The security problem starts with how cellular modems are built. A phone's baseband is effectively its own operating system, typically written in C and C++, and it runs tens of megabytes of largely proprietary code that handles everything from signal processing to protocol negotiations.

Memory management in this environment is difficult, and the result is firmware that is "memory-unsafe" in ways that open the door to buffer overflows, use-after-free bugs, and leaks that can be chained into remote code execution.

Google's Project Zero team has already demonstrated remote code execution against the Pixel's Exynos-based modem over the Internet and has cataloged more than two dozen Exynos modem vulnerabilities, 18 of which are rated as severe. Patching those specific bugs did not change the underlying risk: the codebase remains complex, closed, and highly exposed.

Rewriting this firmware in a memory-safe language is not realistic in the near term. Modem vendors have accumulated layer upon layer of code aligned to 3GPP specifications over decades, and much of it is treated as a trade secret.

At the same time, modems must operate in real time, which has historically favored C and C++ for performance reasons. Other memory-safe languages such as Python or C# rely on garbage collection, which introduces latency spikes that are unacceptable for baseband workloads.

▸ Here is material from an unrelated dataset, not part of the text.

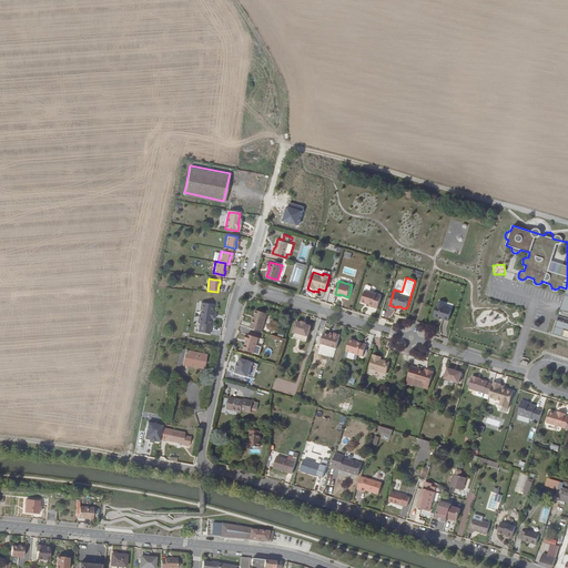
[(567,316),(567,281),(566,288),(558,314),(567,316)]
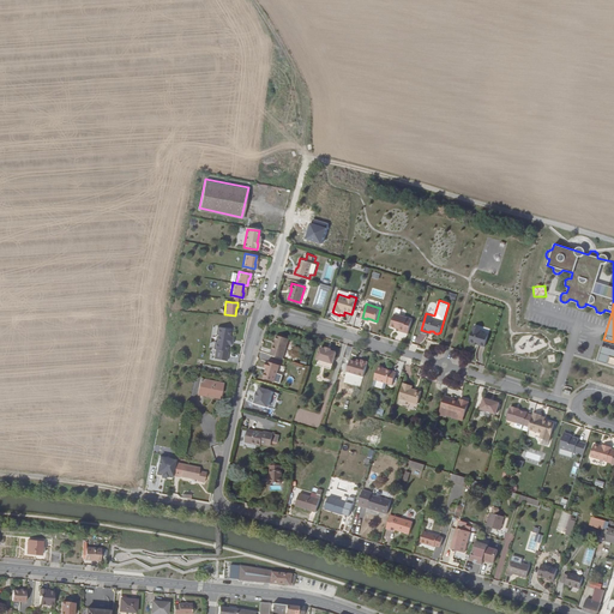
[(395,312),(391,325),(399,327),(399,329),(404,331),(408,317),(395,312)]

Rust gives Google another path. The language enforces memory safety at compile time through its ownership and borrowing model, using a strict "borrow checker" rather than a garbage collector. With Rust, a class of memory errors simply cannot compile, which makes it a fit for performance-critical components that still need safety guarantees.

Instead of rewriting everything, Google identified one particularly exposed and well-bounded subsystem: DNS parsing inside the modem.

As cellular features have shifted onto IP data networks, DNS has become a core dependency for how phones locate services and route features such as call forwarding. DNS parsers must consume untrusted packets and decode a fairly complex protocol, which has made them a recurring source of exploitable bugs when implemented in C or C++.

To harden this path, Google selected the hickory-proto Rust DNS library, which is broadly used in the Rust ecosystem and has extensive tests and active maintenance. The Pixel modem does not face extreme memory constraints, so the team could integrate a trimmed-down, no_std version of hickory-proto directly into the baseband firmware.

The Rust components add roughly 371KB to the firmware after the team removed standard library dependencies to meet modem constraints.

Under this architecture, DNS requests that reach the modem are handled by Rust code before they can interact with legacy C/C++ paths. Attempts to exploit memory corruption via malicious DNS packets run into Rust's compile-time guarantees instead of hand-written pointer arithmetic.

The Pixel 10 is the first device to ship with this Rust-based DNS parser in its modem. Google presents this as a pattern for future work: isolate the riskiest parsing code, move it into memory-safe Rust, and, over time, shrink the share of legacy code exposed to untrusted data.